#### [Exercise aim]
Print only the lines below from the one with "text: 7.83 ->" to the one with "font-size: 16px ->", both included, exactly as they stand. Leave pictures out.

#### [Dataset content]
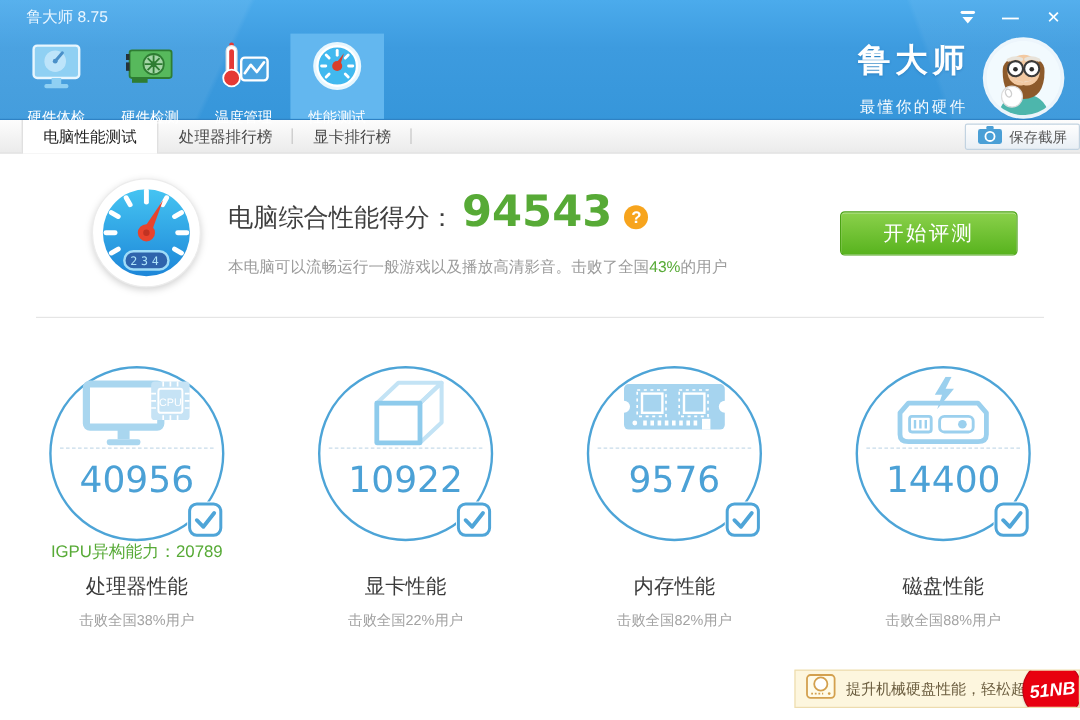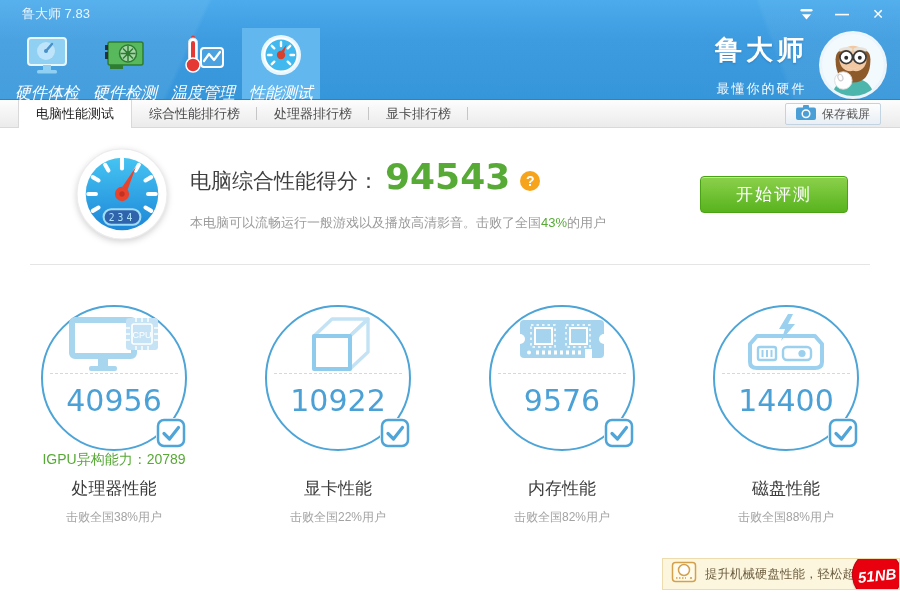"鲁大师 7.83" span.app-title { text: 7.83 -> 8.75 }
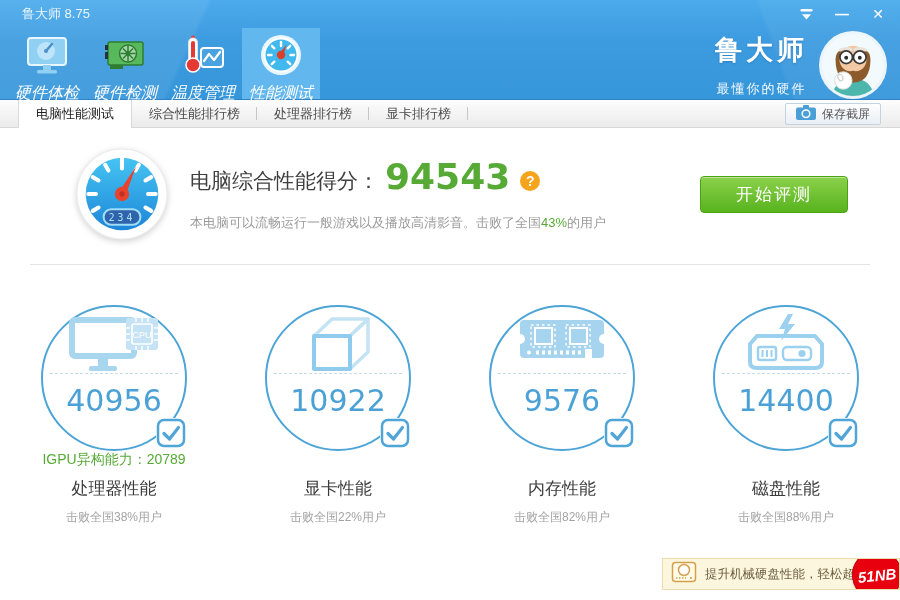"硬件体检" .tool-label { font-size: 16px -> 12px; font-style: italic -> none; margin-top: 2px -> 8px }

...

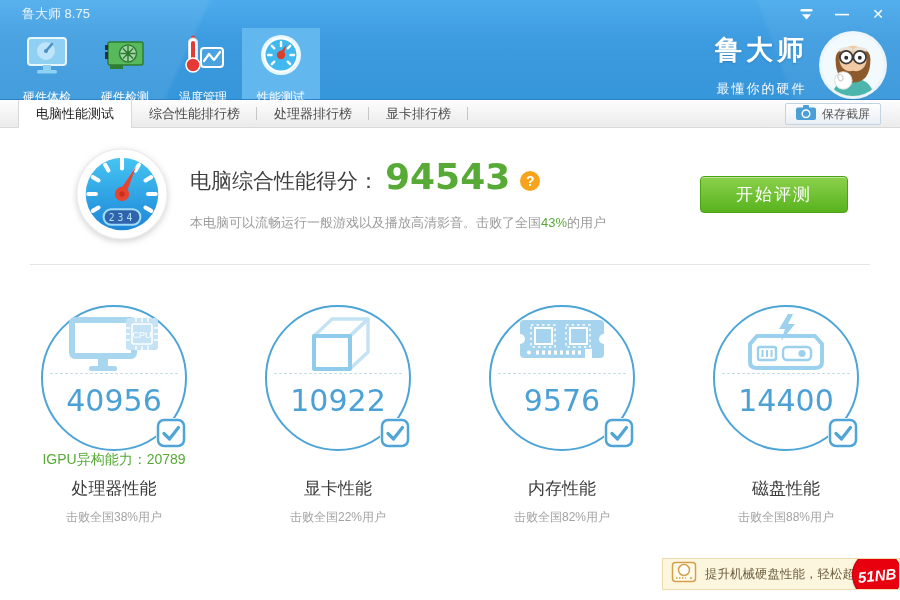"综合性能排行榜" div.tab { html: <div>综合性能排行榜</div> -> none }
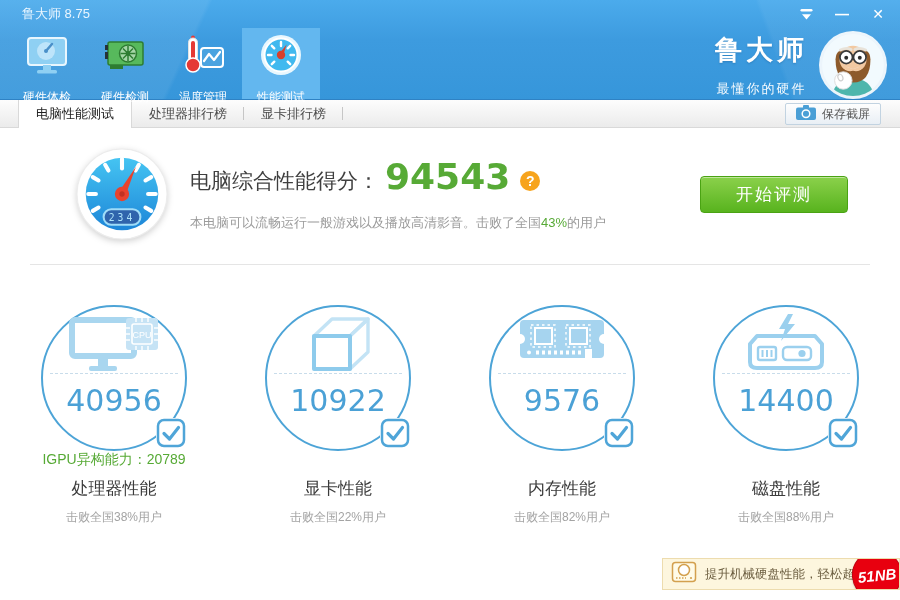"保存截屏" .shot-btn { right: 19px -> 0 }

* * *

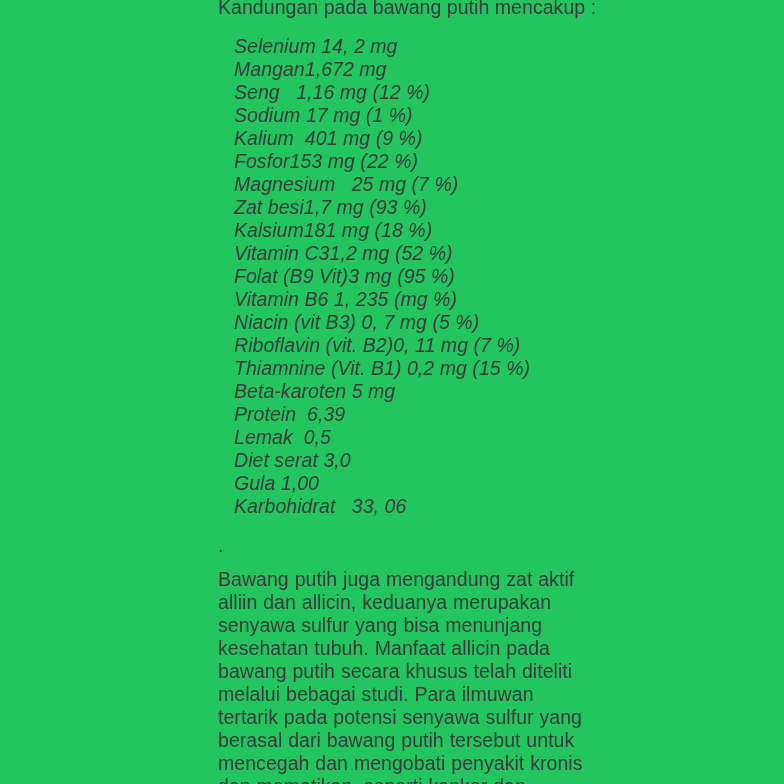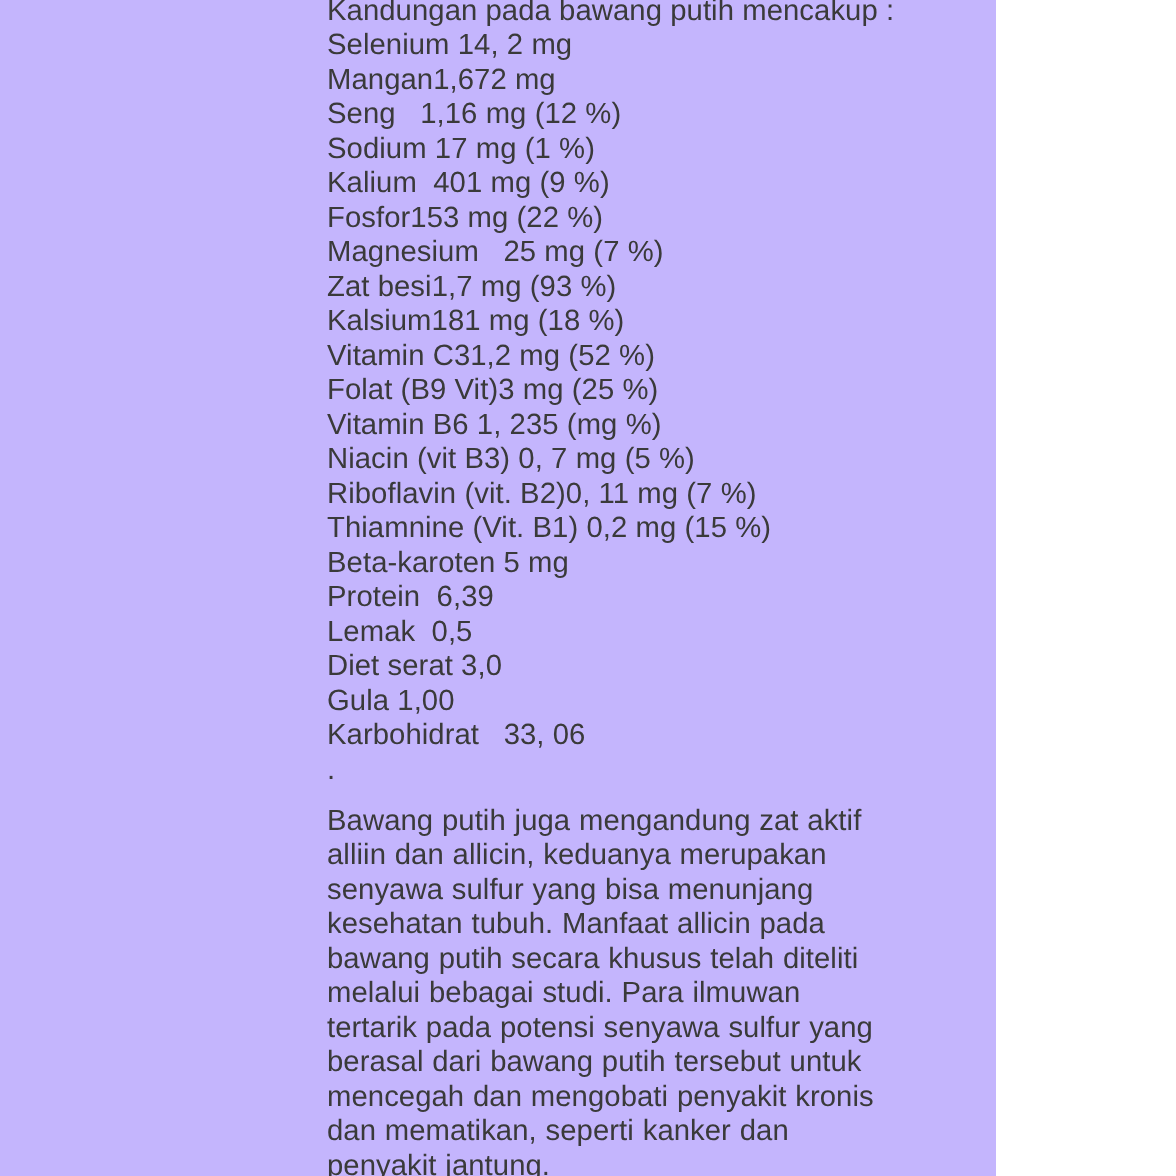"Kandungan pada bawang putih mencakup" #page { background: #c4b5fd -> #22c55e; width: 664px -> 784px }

#### [Output for this task]
"鲁大师 7.83" span.app-title { text: 7.83 -> 8.75 }
"硬件体检" .tool-label { font-size: 16px -> 12px; font-style: italic -> none; margin-top: 2px -> 8px }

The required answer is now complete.